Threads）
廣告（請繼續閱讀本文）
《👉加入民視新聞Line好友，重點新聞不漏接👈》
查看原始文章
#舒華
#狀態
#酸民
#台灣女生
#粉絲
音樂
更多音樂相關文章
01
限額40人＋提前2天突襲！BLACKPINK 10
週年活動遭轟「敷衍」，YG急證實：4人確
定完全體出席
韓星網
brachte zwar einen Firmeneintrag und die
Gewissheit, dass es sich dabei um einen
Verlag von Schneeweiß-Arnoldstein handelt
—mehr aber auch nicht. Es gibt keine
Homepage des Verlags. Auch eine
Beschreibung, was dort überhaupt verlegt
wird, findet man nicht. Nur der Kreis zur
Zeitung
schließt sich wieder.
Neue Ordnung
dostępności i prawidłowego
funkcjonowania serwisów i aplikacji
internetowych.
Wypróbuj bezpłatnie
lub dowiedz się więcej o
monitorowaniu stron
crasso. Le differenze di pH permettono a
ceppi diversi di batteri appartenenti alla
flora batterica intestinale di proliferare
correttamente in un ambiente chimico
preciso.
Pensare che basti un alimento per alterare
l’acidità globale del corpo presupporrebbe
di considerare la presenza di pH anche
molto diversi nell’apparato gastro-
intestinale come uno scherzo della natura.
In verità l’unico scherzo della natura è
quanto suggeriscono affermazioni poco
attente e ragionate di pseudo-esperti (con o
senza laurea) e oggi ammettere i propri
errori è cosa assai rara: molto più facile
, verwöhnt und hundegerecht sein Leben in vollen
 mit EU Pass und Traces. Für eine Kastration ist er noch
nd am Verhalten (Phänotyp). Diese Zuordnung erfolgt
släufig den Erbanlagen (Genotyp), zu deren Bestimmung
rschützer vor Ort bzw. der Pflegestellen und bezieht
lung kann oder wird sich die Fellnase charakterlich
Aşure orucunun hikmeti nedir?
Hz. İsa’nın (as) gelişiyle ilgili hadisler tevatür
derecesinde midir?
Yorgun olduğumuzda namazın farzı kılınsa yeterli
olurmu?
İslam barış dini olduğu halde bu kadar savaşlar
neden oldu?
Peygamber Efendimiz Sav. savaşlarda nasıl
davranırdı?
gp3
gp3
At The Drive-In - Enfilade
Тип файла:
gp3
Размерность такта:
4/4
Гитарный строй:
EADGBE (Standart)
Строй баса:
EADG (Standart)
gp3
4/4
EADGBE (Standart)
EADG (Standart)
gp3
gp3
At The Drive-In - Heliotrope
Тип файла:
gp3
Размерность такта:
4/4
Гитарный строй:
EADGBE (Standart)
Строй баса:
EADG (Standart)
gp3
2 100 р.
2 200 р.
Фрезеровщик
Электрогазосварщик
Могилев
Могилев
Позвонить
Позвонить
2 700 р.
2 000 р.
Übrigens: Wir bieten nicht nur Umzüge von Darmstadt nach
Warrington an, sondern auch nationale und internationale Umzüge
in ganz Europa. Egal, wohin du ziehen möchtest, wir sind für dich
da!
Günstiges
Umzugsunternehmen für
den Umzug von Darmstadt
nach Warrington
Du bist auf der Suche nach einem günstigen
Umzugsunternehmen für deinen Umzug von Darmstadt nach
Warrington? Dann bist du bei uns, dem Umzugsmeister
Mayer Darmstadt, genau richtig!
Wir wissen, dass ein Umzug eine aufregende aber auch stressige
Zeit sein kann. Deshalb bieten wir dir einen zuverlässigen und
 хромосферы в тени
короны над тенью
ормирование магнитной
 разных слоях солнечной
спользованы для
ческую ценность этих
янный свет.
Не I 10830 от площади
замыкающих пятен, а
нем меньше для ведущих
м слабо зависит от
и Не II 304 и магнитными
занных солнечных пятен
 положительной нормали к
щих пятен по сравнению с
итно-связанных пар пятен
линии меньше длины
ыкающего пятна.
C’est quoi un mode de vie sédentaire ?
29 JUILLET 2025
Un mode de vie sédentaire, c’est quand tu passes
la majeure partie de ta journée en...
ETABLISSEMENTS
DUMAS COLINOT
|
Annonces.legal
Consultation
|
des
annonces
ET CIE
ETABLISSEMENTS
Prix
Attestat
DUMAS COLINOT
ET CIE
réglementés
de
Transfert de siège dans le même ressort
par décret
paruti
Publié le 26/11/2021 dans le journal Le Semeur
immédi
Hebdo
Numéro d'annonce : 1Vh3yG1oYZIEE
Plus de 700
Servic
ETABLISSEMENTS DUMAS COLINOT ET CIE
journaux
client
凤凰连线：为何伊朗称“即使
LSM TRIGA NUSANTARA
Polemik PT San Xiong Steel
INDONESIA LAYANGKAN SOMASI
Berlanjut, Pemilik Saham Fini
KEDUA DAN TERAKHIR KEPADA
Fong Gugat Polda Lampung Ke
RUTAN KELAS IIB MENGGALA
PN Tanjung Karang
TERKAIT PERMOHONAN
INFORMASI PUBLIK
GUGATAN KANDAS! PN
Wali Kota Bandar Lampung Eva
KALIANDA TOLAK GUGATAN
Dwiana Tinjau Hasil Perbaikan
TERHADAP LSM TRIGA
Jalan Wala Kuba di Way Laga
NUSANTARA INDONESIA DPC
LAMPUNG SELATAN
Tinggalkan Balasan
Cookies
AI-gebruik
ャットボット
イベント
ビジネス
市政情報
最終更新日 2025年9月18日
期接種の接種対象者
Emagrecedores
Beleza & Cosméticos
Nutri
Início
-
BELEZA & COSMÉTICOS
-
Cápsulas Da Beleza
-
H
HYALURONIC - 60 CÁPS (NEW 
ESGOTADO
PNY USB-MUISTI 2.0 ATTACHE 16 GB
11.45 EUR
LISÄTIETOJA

--------------------------------------------------

__Exercise requirements__: In the material above, how many lines have the word "dans"? Give that number and nothing else.

__Solved exercise__: 2